## Exercise
Count how many lines below include the string "Education", and give that number without anything else.

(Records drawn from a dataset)
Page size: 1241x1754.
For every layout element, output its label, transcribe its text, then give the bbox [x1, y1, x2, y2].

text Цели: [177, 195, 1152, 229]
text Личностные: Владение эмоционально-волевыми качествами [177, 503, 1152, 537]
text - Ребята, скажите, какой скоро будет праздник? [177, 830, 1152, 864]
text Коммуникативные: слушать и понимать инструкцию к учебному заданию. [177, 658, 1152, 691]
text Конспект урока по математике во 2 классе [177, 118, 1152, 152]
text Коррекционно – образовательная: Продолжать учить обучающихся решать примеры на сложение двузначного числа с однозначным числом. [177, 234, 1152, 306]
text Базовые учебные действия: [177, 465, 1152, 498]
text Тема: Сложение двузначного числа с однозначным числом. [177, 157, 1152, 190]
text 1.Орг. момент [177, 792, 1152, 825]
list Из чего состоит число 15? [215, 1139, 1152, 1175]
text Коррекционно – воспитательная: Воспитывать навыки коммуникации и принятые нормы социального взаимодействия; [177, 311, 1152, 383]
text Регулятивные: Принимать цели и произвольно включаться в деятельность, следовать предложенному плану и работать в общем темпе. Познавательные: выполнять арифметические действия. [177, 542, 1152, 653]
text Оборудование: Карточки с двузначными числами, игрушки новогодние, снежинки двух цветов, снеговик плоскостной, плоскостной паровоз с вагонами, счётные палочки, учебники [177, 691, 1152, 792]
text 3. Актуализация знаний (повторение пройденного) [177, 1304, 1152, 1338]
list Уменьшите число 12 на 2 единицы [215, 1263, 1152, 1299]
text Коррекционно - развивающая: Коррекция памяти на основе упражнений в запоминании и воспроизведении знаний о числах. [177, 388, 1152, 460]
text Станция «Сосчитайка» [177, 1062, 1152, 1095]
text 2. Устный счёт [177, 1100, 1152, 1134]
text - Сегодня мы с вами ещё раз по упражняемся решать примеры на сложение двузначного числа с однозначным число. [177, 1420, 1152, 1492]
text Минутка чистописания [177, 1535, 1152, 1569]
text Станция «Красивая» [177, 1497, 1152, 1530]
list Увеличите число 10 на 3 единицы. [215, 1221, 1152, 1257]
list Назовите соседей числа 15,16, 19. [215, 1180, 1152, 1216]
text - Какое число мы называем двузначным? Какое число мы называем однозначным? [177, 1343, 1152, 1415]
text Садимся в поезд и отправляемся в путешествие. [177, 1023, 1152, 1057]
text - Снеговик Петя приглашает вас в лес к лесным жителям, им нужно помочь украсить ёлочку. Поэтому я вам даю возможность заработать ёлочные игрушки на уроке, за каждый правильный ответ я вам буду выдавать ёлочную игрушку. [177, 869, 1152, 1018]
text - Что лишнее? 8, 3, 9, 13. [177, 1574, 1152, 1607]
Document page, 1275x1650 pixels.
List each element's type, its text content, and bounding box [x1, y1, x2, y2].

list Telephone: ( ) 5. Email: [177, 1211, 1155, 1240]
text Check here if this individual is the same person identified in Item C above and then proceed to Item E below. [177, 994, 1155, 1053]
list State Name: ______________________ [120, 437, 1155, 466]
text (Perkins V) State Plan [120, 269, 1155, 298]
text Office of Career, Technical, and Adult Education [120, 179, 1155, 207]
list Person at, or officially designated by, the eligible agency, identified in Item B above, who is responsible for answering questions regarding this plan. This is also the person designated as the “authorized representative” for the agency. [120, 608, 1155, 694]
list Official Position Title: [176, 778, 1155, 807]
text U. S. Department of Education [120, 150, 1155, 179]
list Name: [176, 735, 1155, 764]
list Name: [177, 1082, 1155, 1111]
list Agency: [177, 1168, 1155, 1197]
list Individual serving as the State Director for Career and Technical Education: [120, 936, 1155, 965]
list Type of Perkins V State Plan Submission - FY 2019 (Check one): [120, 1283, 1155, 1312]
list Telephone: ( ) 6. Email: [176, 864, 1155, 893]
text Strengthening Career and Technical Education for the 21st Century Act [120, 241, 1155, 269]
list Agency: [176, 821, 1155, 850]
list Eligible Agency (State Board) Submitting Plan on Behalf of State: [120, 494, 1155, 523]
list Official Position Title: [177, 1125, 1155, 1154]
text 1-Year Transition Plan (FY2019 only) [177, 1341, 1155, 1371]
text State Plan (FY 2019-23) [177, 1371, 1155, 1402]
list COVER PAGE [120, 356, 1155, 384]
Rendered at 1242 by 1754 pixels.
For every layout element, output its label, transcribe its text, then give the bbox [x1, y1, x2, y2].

## Reply
4